▶ **What you have to do**:
Retype each record exactly, please. Skip none.

Material shown Start Marker

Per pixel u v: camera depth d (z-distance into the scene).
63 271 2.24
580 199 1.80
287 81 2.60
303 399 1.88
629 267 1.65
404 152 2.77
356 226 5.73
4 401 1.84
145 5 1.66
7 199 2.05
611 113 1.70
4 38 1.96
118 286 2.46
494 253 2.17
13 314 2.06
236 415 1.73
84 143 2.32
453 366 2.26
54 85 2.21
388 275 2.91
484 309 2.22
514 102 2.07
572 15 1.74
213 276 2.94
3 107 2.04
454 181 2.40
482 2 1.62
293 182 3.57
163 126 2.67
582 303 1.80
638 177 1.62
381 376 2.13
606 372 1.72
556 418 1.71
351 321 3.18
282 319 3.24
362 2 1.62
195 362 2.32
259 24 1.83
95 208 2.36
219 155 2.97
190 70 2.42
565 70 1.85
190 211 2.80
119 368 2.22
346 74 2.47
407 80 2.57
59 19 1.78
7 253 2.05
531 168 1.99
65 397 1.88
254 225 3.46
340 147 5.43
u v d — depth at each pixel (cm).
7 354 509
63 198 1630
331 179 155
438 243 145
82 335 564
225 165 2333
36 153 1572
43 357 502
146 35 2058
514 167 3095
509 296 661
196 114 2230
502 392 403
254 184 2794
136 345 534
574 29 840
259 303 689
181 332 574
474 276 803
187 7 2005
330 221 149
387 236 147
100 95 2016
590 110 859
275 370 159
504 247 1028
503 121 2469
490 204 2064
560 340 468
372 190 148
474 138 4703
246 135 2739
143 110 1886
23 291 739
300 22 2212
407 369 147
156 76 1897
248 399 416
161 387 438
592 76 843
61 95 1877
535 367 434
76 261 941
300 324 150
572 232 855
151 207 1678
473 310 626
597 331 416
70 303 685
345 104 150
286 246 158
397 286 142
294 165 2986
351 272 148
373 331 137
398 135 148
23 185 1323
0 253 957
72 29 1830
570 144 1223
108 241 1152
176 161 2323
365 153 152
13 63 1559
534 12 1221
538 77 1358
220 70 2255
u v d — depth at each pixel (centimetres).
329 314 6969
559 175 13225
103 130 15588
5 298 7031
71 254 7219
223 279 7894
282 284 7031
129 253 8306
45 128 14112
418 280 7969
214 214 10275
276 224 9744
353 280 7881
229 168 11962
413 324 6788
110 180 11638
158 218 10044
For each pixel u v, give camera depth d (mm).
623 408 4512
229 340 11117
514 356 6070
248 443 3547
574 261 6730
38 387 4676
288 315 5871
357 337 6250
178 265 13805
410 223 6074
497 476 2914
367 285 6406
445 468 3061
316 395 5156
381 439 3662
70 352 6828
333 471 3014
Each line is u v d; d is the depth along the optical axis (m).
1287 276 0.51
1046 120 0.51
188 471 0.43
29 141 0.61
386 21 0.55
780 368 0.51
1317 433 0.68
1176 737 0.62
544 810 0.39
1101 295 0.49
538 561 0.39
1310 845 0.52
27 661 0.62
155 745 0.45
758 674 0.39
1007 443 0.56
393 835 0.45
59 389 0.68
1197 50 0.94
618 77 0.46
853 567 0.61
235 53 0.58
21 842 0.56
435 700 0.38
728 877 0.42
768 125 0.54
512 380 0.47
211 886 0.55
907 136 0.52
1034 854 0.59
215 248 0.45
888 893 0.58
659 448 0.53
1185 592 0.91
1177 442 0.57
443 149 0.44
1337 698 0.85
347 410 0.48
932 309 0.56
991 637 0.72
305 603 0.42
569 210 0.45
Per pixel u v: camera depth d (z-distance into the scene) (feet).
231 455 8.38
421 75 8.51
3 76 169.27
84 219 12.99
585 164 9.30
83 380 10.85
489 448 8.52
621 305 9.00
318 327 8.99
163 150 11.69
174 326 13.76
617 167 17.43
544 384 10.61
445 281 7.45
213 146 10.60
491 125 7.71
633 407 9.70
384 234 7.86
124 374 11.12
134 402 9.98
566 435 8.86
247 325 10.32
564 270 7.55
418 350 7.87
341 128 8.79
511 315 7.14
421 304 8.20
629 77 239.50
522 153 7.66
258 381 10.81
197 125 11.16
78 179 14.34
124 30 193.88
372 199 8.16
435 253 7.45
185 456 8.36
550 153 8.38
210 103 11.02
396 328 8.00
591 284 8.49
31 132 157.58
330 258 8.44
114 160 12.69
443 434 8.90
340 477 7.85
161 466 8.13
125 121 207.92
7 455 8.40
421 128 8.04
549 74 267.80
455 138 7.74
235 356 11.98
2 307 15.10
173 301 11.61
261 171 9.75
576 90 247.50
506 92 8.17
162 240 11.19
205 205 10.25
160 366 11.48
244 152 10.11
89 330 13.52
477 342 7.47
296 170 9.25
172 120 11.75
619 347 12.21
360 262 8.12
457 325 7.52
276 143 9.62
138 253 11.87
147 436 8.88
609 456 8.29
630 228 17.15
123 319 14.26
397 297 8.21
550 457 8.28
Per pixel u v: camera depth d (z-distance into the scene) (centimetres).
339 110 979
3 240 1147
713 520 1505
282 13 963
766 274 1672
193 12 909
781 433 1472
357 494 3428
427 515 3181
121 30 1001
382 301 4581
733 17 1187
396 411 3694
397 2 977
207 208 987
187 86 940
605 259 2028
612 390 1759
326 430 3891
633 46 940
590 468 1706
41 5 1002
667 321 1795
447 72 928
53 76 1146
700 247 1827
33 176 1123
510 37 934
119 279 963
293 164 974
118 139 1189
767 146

Material shown End Marker

▶ **Answer section**:
Per pixel u v: camera depth d (z-distance into the scene).
63 271 2.24
580 199 1.80
287 81 2.60
303 399 1.88
629 267 1.65
404 152 2.77
356 226 5.73
4 401 1.84
145 5 1.66
7 199 2.05
611 113 1.70
4 38 1.96
118 286 2.46
494 253 2.17
13 314 2.06
236 415 1.73
84 143 2.32
453 366 2.26
54 85 2.21
388 275 2.91
484 309 2.22
514 102 2.07
572 15 1.74
213 276 2.94
3 107 2.04
454 181 2.40
482 2 1.62
293 182 3.57
163 126 2.67
582 303 1.80
638 177 1.62
381 376 2.13
606 372 1.72
556 418 1.71
351 321 3.18
282 319 3.24
362 2 1.62
195 362 2.32
259 24 1.83
95 208 2.36
219 155 2.97
190 70 2.42
565 70 1.85
190 211 2.80
119 368 2.22
346 74 2.47
407 80 2.57
59 19 1.78
7 253 2.05
531 168 1.99
65 397 1.88
254 225 3.46
340 147 5.43
u v d — depth at each pixel (cm).
7 354 509
63 198 1630
331 179 155
438 243 145
82 335 564
225 165 2333
36 153 1572
43 357 502
146 35 2058
514 167 3095
509 296 661
196 114 2230
502 392 403
254 184 2794
136 345 534
574 29 840
259 303 689
181 332 574
474 276 803
187 7 2005
330 221 149
387 236 147
100 95 2016
590 110 859
275 370 159
504 247 1028
503 121 2469
490 204 2064
560 340 468
372 190 148
474 138 4703
246 135 2739
143 110 1886
23 291 739
300 22 2212
407 369 147
156 76 1897
248 399 416
161 387 438
592 76 843
61 95 1877
535 367 434
76 261 941
300 324 150
572 232 855
151 207 1678
473 310 626
597 331 416
70 303 685
345 104 150
286 246 158
397 286 142
294 165 2986
351 272 148
373 331 137
398 135 148
23 185 1323
0 253 957
72 29 1830
570 144 1223
108 241 1152
176 161 2323
365 153 152
13 63 1559
534 12 1221
538 77 1358
220 70 2255
u v d — depth at each pixel (centimetres).
329 314 6969
559 175 13225
103 130 15588
5 298 7031
71 254 7219
223 279 7894
282 284 7031
129 253 8306
45 128 14112
418 280 7969
214 214 10275
276 224 9744
353 280 7881
229 168 11962
413 324 6788
110 180 11638
158 218 10044
For each pixel u v, give camera depth d (mm).
623 408 4512
229 340 11117
514 356 6070
248 443 3547
574 261 6730
38 387 4676
288 315 5871
357 337 6250
178 265 13805
410 223 6074
497 476 2914
367 285 6406
445 468 3061
316 395 5156
381 439 3662
70 352 6828
333 471 3014
Each line is u v d; d is the depth along the optical axis (m).
1287 276 0.51
1046 120 0.51
188 471 0.43
29 141 0.61
386 21 0.55
780 368 0.51
1317 433 0.68
1176 737 0.62
544 810 0.39
1101 295 0.49
538 561 0.39
1310 845 0.52
27 661 0.62
155 745 0.45
758 674 0.39
1007 443 0.56
393 835 0.45
59 389 0.68
1197 50 0.94
618 77 0.46
853 567 0.61
235 53 0.58
21 842 0.56
435 700 0.38
728 877 0.42
768 125 0.54
512 380 0.47
211 886 0.55
907 136 0.52
1034 854 0.59
215 248 0.45
888 893 0.58
659 448 0.53
1185 592 0.91
1177 442 0.57
443 149 0.44
1337 698 0.85
347 410 0.48
932 309 0.56
991 637 0.72
305 603 0.42
569 210 0.45
Per pixel u v: camera depth d (z-distance into the scene) (feet).
231 455 8.38
421 75 8.51
3 76 169.27
84 219 12.99
585 164 9.30
83 380 10.85
489 448 8.52
621 305 9.00
318 327 8.99
163 150 11.69
174 326 13.76
617 167 17.43
544 384 10.61
445 281 7.45
213 146 10.60
491 125 7.71
633 407 9.70
384 234 7.86
124 374 11.12
134 402 9.98
566 435 8.86
247 325 10.32
564 270 7.55
418 350 7.87
341 128 8.79
511 315 7.14
421 304 8.20
629 77 239.50
522 153 7.66
258 381 10.81
197 125 11.16
78 179 14.34
124 30 193.88
372 199 8.16
435 253 7.45
185 456 8.36
550 153 8.38
210 103 11.02
396 328 8.00
591 284 8.49
31 132 157.58
330 258 8.44
114 160 12.69
443 434 8.90
340 477 7.85
161 466 8.13
125 121 207.92
7 455 8.40
421 128 8.04
549 74 267.80
455 138 7.74
235 356 11.98
2 307 15.10
173 301 11.61
261 171 9.75
576 90 247.50
506 92 8.17
162 240 11.19
205 205 10.25
160 366 11.48
244 152 10.11
89 330 13.52
477 342 7.47
296 170 9.25
172 120 11.75
619 347 12.21
360 262 8.12
457 325 7.52
276 143 9.62
138 253 11.87
147 436 8.88
609 456 8.29
630 228 17.15
123 319 14.26
397 297 8.21
550 457 8.28
Per pixel u v: camera depth d (z-distance into the scene) (centimetres).
339 110 979
3 240 1147
713 520 1505
282 13 963
766 274 1672
193 12 909
781 433 1472
357 494 3428
427 515 3181
121 30 1001
382 301 4581
733 17 1187
396 411 3694
397 2 977
207 208 987
187 86 940
605 259 2028
612 390 1759
326 430 3891
633 46 940
590 468 1706
41 5 1002
667 321 1795
447 72 928
53 76 1146
700 247 1827
33 176 1123
510 37 934
119 279 963
293 164 974
118 139 1189
767 146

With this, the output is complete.